Portrait de Pierre Pezziardi, paru dans Le Nouvel Observateur le 30 octobre 2014. Pierre Pezziardi est l’auteur pour la Fondation pour l’innovation politique d’une note Pour la croissance, la débureaucratisation par la confiance, écrite en collaboration avec Serge Soudoplatoff et Xavier Quérat-Hément.

Ils ont entre 30 et 45 ans.Ils ne croient plus en une société hypercentralisée et refusent de se résigner. Ils se surnomment eux-mêmes les “barbares”. Avec internet, les réseaux sociaux et l’industrie du logiciel, ils bousculent le système…

Photo P. PezziardiPierre Pezziardi – “DÉBUREAUCRATISEUR”
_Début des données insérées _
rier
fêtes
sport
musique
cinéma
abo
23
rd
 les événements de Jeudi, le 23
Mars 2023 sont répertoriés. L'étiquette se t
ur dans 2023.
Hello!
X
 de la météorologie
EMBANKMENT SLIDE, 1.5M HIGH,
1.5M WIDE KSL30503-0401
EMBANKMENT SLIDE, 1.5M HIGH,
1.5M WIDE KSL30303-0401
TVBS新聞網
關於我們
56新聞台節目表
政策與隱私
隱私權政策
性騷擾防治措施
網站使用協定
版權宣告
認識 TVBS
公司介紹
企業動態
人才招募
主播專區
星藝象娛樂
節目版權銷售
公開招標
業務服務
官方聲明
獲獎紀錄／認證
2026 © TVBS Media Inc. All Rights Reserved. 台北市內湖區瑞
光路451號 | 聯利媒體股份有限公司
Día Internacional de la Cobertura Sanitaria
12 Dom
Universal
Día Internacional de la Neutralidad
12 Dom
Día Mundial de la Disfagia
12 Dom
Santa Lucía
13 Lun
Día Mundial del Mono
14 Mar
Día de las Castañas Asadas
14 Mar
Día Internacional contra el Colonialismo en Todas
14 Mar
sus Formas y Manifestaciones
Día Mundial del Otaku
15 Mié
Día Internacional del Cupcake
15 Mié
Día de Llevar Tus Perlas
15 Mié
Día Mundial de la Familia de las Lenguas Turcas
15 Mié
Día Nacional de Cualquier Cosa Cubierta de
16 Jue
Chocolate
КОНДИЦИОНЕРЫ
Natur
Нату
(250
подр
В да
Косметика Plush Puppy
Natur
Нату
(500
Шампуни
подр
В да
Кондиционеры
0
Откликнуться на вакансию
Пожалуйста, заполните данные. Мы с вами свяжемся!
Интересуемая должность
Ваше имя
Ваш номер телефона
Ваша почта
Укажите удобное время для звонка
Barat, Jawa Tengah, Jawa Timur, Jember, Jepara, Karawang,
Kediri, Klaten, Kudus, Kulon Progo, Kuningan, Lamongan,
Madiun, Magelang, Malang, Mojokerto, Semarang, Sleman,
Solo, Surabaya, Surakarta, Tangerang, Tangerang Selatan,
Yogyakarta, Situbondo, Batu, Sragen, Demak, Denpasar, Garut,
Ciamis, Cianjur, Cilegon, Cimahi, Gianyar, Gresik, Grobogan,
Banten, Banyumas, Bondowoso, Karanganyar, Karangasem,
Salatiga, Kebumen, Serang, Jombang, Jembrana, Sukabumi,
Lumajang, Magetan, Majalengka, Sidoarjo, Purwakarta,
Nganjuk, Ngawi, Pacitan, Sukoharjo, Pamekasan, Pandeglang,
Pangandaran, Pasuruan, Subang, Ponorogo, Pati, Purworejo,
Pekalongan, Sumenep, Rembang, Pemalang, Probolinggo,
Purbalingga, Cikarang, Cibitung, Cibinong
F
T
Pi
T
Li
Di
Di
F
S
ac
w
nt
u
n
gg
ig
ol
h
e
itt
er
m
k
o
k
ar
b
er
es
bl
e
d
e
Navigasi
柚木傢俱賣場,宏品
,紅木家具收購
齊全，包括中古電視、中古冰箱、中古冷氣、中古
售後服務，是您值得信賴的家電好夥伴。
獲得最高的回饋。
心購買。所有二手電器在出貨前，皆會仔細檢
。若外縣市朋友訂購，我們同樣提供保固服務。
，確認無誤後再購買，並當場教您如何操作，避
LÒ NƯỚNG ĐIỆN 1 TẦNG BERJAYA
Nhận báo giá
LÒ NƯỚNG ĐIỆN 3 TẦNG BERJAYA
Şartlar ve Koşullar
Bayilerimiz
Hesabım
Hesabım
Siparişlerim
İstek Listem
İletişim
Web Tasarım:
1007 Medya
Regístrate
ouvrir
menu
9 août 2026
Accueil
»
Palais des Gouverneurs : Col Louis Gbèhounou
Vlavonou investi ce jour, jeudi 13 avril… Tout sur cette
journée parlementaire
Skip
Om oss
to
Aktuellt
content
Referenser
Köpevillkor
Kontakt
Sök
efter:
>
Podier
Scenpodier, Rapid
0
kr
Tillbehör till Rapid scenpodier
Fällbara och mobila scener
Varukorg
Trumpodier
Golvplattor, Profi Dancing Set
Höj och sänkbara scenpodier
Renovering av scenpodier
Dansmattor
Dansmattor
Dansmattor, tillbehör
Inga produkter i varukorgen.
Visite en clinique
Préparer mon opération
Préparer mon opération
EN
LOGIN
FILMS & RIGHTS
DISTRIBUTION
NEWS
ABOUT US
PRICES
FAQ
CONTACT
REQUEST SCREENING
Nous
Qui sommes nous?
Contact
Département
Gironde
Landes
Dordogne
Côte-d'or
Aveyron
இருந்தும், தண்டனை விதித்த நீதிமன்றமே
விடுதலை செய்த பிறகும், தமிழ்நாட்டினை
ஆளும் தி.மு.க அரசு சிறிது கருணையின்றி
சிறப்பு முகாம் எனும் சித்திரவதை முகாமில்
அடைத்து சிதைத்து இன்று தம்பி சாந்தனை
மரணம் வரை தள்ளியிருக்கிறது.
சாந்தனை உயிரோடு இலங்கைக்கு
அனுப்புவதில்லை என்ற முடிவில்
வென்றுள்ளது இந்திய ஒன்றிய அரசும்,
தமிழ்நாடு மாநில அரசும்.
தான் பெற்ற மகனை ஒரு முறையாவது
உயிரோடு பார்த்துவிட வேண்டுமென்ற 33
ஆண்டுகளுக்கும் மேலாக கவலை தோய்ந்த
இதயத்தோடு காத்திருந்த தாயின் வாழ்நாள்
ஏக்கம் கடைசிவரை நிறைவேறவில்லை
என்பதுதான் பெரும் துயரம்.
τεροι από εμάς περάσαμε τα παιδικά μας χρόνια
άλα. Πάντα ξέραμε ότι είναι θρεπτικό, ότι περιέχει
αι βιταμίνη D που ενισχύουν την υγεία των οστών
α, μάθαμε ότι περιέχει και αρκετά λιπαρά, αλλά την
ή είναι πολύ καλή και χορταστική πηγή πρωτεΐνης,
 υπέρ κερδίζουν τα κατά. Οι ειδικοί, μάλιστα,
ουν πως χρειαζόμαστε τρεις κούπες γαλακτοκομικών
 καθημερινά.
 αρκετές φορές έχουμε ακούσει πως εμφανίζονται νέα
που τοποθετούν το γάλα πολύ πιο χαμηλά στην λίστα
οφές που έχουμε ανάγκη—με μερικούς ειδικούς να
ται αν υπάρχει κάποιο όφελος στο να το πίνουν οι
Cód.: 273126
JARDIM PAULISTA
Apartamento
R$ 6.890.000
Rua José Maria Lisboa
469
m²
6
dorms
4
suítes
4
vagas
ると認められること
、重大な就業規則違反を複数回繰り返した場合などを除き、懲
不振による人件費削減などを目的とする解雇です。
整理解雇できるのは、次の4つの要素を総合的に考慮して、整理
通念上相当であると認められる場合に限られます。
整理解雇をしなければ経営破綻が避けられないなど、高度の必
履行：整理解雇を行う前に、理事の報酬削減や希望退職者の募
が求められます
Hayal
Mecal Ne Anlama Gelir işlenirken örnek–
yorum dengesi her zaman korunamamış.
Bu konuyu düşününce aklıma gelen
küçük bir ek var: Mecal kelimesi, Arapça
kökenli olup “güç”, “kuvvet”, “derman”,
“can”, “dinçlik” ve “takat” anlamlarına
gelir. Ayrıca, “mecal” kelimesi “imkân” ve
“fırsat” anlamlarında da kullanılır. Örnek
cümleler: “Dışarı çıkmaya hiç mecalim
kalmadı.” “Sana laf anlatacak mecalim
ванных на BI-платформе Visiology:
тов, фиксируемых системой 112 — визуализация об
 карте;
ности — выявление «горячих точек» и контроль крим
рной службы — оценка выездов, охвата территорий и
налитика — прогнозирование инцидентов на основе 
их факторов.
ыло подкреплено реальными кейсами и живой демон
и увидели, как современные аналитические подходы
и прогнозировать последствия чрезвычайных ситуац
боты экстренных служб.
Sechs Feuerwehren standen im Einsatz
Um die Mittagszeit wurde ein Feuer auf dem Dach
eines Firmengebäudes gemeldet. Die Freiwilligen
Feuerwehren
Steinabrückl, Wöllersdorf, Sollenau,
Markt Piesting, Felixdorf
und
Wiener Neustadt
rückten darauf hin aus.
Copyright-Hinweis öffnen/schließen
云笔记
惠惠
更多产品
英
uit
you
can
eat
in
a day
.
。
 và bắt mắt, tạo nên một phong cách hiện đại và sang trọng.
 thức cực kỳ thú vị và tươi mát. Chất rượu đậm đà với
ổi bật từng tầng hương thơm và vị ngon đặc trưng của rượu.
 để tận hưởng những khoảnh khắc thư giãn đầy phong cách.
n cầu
Attention, cet homme-là, c’est de la nitroglycérine! Un dynamiteur, qui poursuit une mission aussi ardue qu’indispensable : pulvériser les innombrables «goulets» de nos services publics, les fi les d’attente, labyrinthes téléphoniques, formulaires impossibles à remplir, générés par une bureaucratie coûteuse et souvent aveugle aux besoins des usagers.
Entrepreneur en résidence au sein de l’État, Pierre Pezziardi est un protégé d’Henri Verdier, le responsable d’Etalab, petite entité rattachée au Premier ministre qui œuvre à la numérisation et à l’ouverture de nos services et données publics. Leurs faits d’armes ? La mise en ligne du portail national Data.gouv.fr, qui donne accès gratuitement à des données recueillies par l’État. Mais aussi le lancement de «Marchés publics simplifiés», un site qui permet aux PME de soumissionner à des marchés publics, simplement avec leur numéro de Siret. Leurs derniers «bébés»? Mes-aides.gouv.fr, portail unique qui permet aux Français –en quelques clics– de connaître et faire valoir leurs droits aux prestations publiques, et OpenFisca, un moteur de simulation fi scale à but pédagogique.
Le vrai miracle est que chacun de ces services 2.0 a été conçu par de petites équipes indépendantes et pluridisciplinaires de quatre personnes, en six mois, avec un budget réduit (environ 200 000euros). Pour produire des gazelles agiles Pezziardi a mis au point une méthode éminemment barbare: «Au départ, il ne faut pas chercher une innovation, mais un agent de l’intérieur indigné», explique-t- il. Car « seul un intrapreneur écœuré par un service inefficient pourra prendre le risque de se lancer dans une innovation radicale». Autres règles d’airain: concevoir le service «pour ses clients et partenaires » et « le fonder sur la confiance par défaut», c’est-à-dire «le contrôle a posteriori et non a priori». Et ne surtout pas «numériser l’existant», et donc produire de véritables usines à gaz. Des méthodes que ce diplômé de Centrale Lyon a brevetées dans plusieurs start-up (Octo Technology, KissKissBankBank) ou ONG (Acted).